Monty Don: ‘Redeveloping a garden is as vandalistic as bulldozing a cathedral’

In the end, the service station did not make the cut, but in his exploration Don questions what a garden can be, highlighting several projects that hover at the boundaries of art – such as the Crawick Multiverse in Dumfries and Galloway, created across 55 acres of a former open-cast coal mining site. In 2015 it was reimagined after the Duke of Buccleuch commissioned the landscape architect Charles Jencks to reinvigorate the site with a monumental scheme of landforms, voids, walks, and monolithic stones arranged in a cosmic design.

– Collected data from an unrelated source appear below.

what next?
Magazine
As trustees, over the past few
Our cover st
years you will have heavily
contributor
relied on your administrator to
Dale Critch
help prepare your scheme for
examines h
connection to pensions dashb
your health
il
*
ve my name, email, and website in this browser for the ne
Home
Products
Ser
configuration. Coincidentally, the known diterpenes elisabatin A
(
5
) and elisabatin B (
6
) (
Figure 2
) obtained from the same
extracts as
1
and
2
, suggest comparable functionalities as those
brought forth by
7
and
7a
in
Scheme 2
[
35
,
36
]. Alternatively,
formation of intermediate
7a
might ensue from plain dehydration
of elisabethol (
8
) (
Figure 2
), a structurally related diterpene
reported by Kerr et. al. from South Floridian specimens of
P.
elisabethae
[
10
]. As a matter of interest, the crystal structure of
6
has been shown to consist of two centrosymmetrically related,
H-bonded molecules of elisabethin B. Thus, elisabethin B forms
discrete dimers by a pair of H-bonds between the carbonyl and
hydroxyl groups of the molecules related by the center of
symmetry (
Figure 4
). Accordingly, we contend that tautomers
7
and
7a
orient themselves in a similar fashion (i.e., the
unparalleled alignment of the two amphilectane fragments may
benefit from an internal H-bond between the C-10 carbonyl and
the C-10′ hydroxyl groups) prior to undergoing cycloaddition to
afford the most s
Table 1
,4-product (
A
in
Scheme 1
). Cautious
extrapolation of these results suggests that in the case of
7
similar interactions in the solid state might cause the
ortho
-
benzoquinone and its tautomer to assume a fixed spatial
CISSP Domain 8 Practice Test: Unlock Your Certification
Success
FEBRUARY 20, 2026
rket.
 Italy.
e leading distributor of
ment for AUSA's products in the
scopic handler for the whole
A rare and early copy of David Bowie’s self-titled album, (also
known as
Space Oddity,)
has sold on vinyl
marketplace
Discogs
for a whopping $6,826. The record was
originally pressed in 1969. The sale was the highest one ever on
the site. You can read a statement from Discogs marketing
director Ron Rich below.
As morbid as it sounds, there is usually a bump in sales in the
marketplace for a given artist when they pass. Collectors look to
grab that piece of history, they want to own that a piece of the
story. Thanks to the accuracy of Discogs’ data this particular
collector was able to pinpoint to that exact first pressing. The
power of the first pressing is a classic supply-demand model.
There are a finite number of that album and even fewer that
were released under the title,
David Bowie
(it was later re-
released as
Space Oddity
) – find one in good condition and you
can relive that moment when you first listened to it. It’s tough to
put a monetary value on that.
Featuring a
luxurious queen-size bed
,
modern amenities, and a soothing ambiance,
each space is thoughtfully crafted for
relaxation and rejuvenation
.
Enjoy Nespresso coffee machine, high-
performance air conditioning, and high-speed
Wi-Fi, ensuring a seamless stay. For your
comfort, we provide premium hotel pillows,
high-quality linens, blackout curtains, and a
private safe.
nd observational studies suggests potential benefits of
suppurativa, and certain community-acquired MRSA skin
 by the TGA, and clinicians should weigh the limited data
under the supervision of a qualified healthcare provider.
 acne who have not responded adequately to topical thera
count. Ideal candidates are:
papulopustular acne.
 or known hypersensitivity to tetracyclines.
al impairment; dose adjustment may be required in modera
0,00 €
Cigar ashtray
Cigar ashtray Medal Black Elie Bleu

Another example is Plaz Metaxu in Devon – a series of enclosed spaces, clipped forms, reflective bodies of water, and inscribed standing stones created over decades by Alasdair Forbes in what was once a collection of fields. “It’s entirely metaphorical and symbolic,” he explains. “If you don’t get the references, if you’re not really informed about classical mythology, that’s another level of challenge, but it was completely fascinating.”
For Don, who was making British Gardens concurrently with a series on Spanish gardens, our climate is a gift. Gardening in Britain, he says, is relatively easy compared to almost anywhere else in the world. “You go to central Spain, where in winter it’s –15C for five weeks, and in summer it’s 50C-plus for five weeks. How anything grows is a miracle. The worst we get is too much rain, or a little bit too much heat or a little bit too much cold. We’re not serious people when it comes to weather – almost everything will grow.”

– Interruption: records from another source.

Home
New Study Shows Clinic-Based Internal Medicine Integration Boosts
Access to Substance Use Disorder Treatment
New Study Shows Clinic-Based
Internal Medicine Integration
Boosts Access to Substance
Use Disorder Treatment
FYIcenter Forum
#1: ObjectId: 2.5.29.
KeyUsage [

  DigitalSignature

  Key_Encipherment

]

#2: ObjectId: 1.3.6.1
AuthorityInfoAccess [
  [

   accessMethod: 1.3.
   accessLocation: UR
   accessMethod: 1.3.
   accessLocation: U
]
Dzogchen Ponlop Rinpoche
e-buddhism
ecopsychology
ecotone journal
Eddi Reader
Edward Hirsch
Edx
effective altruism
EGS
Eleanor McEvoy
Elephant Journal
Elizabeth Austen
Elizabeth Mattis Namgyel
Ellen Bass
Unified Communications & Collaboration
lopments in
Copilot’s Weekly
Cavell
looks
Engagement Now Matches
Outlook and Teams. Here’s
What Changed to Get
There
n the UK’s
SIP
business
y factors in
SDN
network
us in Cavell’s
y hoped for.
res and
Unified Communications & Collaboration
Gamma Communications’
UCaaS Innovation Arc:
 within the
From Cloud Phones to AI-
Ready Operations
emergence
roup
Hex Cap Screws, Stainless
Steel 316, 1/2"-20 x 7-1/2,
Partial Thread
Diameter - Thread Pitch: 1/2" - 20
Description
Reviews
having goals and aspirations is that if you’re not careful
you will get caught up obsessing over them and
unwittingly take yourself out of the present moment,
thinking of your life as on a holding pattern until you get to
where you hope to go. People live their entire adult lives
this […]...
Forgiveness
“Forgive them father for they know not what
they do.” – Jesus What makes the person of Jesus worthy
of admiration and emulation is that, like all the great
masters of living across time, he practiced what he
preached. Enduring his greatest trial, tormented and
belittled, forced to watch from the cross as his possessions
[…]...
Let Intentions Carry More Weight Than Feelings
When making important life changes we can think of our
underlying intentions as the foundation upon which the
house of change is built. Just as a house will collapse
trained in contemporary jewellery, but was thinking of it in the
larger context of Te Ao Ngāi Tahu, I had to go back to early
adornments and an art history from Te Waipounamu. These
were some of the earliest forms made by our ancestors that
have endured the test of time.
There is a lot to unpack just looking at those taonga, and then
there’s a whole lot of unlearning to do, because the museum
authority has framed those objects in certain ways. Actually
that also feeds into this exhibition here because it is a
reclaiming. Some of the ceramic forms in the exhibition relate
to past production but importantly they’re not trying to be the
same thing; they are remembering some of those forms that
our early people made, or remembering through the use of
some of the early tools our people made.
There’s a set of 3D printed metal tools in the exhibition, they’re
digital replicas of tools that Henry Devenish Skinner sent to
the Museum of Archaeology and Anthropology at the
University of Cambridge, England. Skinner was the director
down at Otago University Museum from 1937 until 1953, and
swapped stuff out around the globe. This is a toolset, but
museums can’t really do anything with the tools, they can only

In his introduction, Don sets out how we became a nation of gardeners, rooted in the 18th century when the Industrial Revolution led to rapid urbanisation. “A wider range of society was able to garden for pleasure rather than for need, and this idea that the garden is an escape, a sanctuary, a haven developed,” he says. Gardening is, he believes, one of the very few things that cuts across class. “It’s a lingua franca – you really, genuinely, can talk about gardening to anybody from any background and you’re speaking the same language.”